Requirement ▸
Consider the entries given below. Count the lines that include "diesem" and give only the count.

########################################

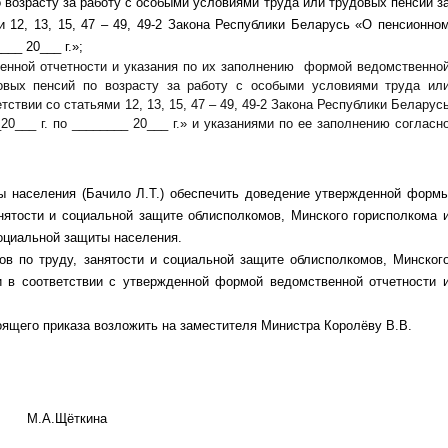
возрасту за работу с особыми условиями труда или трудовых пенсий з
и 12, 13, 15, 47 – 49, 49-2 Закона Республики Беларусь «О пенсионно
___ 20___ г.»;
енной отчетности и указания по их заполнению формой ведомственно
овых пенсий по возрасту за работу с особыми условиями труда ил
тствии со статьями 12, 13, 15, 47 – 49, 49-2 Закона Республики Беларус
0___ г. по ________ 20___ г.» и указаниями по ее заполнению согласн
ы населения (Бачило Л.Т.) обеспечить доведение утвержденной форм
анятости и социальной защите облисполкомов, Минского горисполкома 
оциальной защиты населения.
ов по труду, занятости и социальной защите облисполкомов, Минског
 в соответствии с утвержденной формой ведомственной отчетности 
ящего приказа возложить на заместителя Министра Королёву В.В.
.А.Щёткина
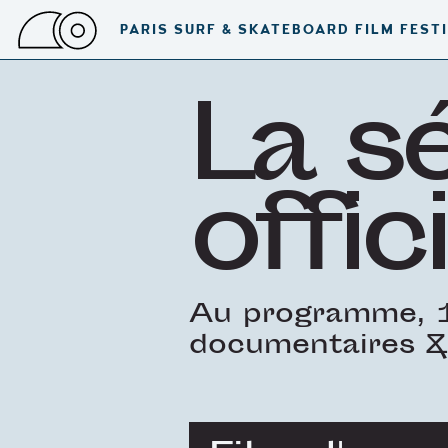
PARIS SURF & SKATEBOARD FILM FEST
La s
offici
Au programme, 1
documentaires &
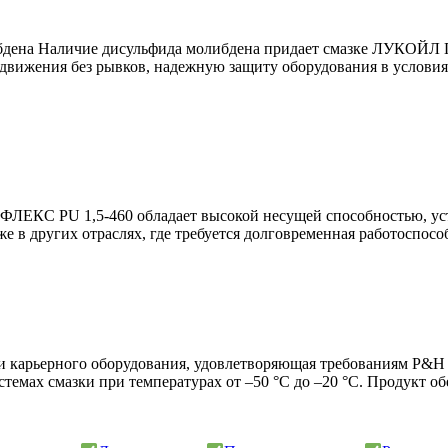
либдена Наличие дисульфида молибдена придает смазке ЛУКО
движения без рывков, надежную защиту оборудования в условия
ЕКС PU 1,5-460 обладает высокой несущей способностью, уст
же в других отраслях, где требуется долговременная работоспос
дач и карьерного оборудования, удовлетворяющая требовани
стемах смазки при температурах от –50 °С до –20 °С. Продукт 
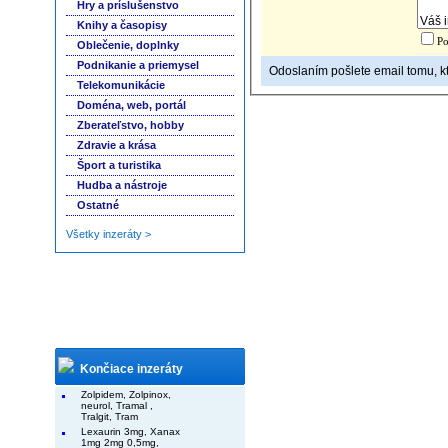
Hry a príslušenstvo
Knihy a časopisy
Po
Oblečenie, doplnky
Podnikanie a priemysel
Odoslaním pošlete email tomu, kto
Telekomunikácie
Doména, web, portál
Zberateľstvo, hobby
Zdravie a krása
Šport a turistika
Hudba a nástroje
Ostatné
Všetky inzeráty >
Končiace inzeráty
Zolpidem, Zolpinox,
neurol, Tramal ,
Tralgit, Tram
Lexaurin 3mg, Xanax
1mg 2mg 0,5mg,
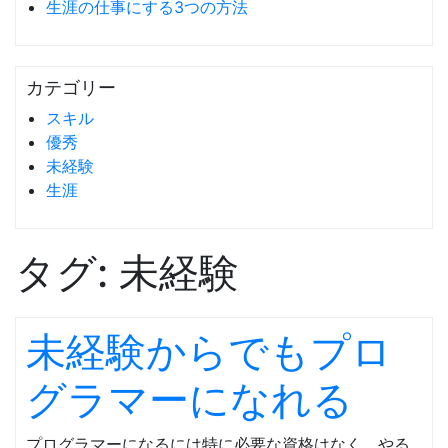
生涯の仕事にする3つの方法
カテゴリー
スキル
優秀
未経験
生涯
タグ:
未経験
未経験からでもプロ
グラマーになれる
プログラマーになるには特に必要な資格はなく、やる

########################################

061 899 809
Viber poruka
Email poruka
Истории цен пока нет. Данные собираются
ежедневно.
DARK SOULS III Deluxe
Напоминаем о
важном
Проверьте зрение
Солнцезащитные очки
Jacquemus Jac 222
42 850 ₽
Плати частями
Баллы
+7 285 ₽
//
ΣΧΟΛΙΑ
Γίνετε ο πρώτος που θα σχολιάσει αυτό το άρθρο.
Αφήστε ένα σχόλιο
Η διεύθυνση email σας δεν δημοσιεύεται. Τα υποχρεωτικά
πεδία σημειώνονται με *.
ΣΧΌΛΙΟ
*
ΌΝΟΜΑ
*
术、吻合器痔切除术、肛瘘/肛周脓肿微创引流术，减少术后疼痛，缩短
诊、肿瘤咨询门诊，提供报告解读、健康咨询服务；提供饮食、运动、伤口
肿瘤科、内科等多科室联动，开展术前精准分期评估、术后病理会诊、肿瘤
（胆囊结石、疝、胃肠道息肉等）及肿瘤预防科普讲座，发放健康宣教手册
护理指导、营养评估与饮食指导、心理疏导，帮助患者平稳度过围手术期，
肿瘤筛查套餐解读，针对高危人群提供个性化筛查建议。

########################################

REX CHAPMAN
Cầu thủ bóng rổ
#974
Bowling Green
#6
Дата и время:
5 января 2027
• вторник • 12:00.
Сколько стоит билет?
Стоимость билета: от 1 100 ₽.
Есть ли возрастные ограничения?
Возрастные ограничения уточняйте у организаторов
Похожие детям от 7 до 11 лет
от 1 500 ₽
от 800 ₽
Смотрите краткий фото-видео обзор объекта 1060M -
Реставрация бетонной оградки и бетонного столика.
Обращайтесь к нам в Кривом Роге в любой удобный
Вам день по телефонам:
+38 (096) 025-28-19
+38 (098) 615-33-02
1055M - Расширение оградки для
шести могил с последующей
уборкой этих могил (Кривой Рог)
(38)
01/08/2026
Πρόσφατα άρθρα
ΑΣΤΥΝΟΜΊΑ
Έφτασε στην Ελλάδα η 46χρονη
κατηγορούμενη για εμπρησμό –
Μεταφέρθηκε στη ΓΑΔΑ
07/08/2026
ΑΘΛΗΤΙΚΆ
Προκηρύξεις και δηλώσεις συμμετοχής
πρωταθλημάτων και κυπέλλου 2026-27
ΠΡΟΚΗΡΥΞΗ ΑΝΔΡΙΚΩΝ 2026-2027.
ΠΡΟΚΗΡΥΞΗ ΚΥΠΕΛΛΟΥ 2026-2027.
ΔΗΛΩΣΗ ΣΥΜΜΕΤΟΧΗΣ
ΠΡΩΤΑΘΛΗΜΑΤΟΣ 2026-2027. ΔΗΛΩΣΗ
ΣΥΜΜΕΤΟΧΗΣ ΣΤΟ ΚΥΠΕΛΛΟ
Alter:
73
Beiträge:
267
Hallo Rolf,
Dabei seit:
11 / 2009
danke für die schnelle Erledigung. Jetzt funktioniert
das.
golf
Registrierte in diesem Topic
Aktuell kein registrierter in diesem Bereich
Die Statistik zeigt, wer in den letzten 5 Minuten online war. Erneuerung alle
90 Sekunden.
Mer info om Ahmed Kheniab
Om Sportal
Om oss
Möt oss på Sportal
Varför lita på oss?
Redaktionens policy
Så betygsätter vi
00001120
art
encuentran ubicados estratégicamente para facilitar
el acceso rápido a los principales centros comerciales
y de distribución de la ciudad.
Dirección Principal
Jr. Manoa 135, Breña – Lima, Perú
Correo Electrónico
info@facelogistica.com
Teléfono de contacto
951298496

########################################

Response box ▸
2